I've just been trying to find different ways to simplify and the furthest I've got is $$ fL[g]-g\bar{L}[f] = p \frac{d}{dx}[f'g-fg'] + q \frac{d}{dx}[fg] + g(q'f - p''f - 2p'f') $$
But, this doesn't appear necessarily useful to me so I'm unsure quite what to do here.

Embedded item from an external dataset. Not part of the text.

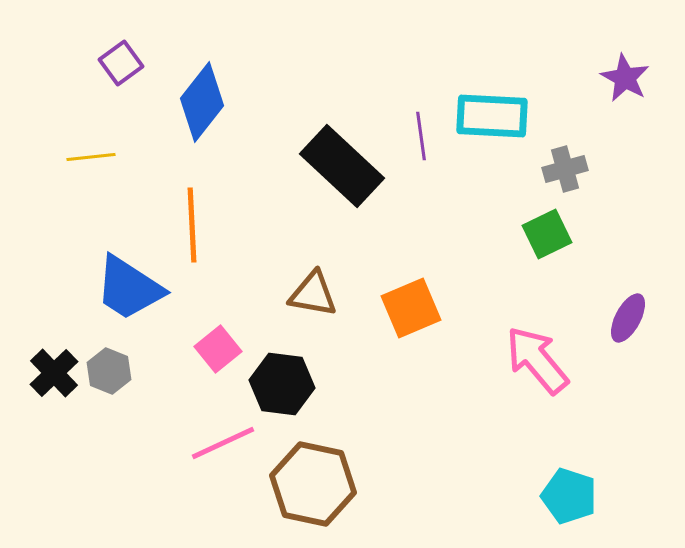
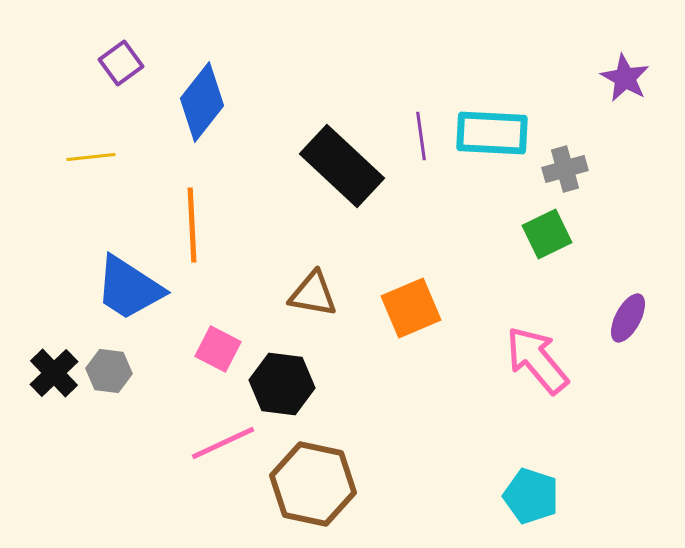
cyan rectangle: moved 17 px down
pink square: rotated 24 degrees counterclockwise
gray hexagon: rotated 15 degrees counterclockwise
cyan pentagon: moved 38 px left
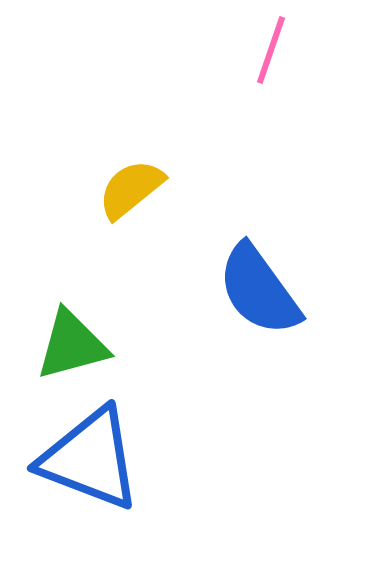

The calculation becomes more manageable if we write $$ L=L_p+L_q+L_r, \tag{1} $$ where $$ L_p:=p(x)\frac{d}{dx^2},\quad L_q:=q(x)\frac{d}{dx},\quad L_r:=r(x), \tag{2} $$ and similarly for $\bar{L}$. Thus, in decreasing order of simplicity, we have $$ fL_r[g]-g\bar{L}_r[f]=frg-grf=0, \tag{3} $$ $$ fL_q[g]-g\bar{L}_q[f]=fqg'+g(qf)'=(qfg)', \tag{4} $$ and \begin{align} fL_p[g]-g\bar{L}_p[f]&=fpg''-g(pf)''=fpg''+(fp)'g'-g'(pf)'-g(pf)'' \\ &=[(fp)g']'-[g(pf)']'=[pfg'-(pf)'g]'. \tag{5} \end{align} Collecting all pieces together, we finally obtain $$ fL[g]-g\bar{L}[f]=\frac{d}{dx}[pfg'-(pf)'g+qfg]. \tag{6} $$